EIA Releases the Short-Term Energy Outlook for June 2005: The Energy Information Administration (EIA) expects that natural gas prices at the Henry Hub will average about $6.90 per Mcf in 2005, according to the agency’s Short Term Energy Outlook, released June 7. Owing to mild weather and moderating crude oil prices, the Henry Hub average spot gas price fell to $6.66 per Mcf in May, which was 64 cents per Mcf less than the April price. As the summer cooling demand increases over the next few months, the natural gas market is more likely to tighten, according to the report Natural gas prices are expected to increase during the winter months with monthly spot prices likely to reach $7.50 per Mcf by the end of 2005. The Henry Hub price is expected to average about $7.10 per Mcf in 2006. EIA noted that it expects the higher prices despite relatively high levels of working gas in storage. Working gas in storage is estimated to be more than 1,800 billion cubic feet at the end of May, a level more than 10 percent higher than both one year ago and the 5-year average.

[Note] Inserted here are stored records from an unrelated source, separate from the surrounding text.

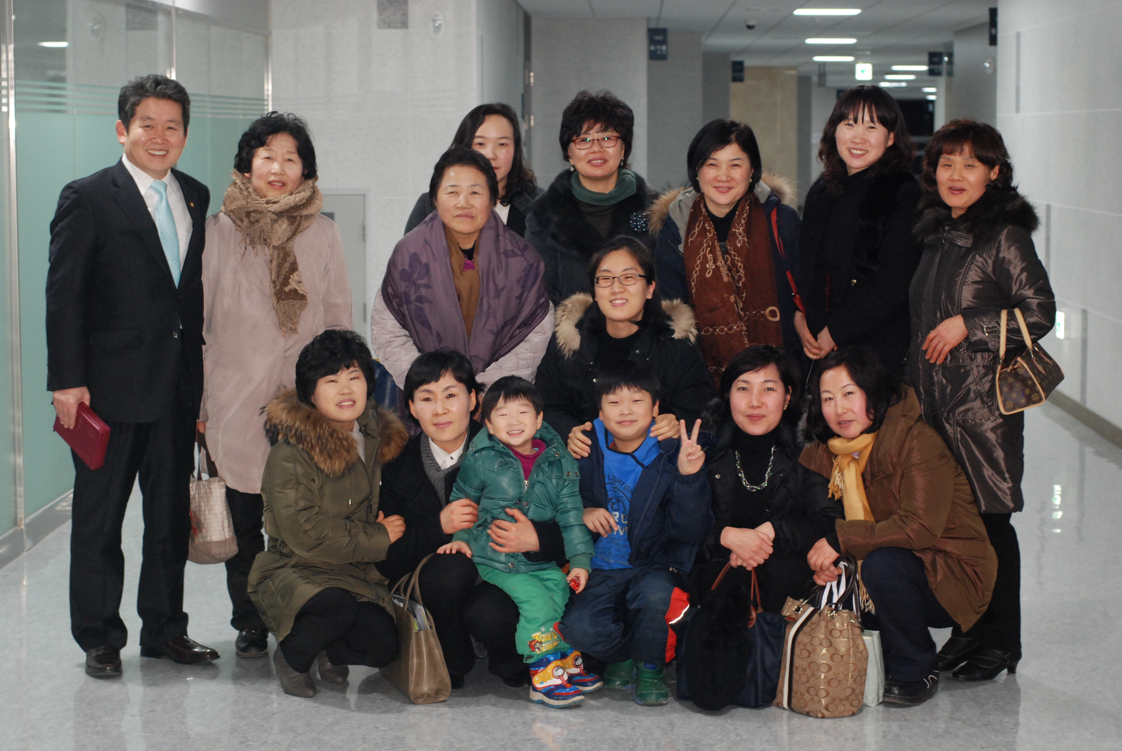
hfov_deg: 27.0
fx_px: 2340
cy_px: 376
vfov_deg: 18.2
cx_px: 561
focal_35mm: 75
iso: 800
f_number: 5
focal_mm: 50
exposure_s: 1/60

Natural gas spot prices at most market locations in the Lower 48 States increased $0.38 to $1.28 per MMBtu owing to higher demand with the temperatures warming across the country. The NYMEX price for July delivery at the Henry Hub climbed about 21 cents per MMBtu to a close of $7.00 on Wednesday, June 8. Natural gas in storage increased to 1,890 Bcf as of June 3, which implied a net injection on the week of 112 Bcf. As a result, the difference between the volume of gas currently in working storage and the 5-year average expanded to 317 Bcf.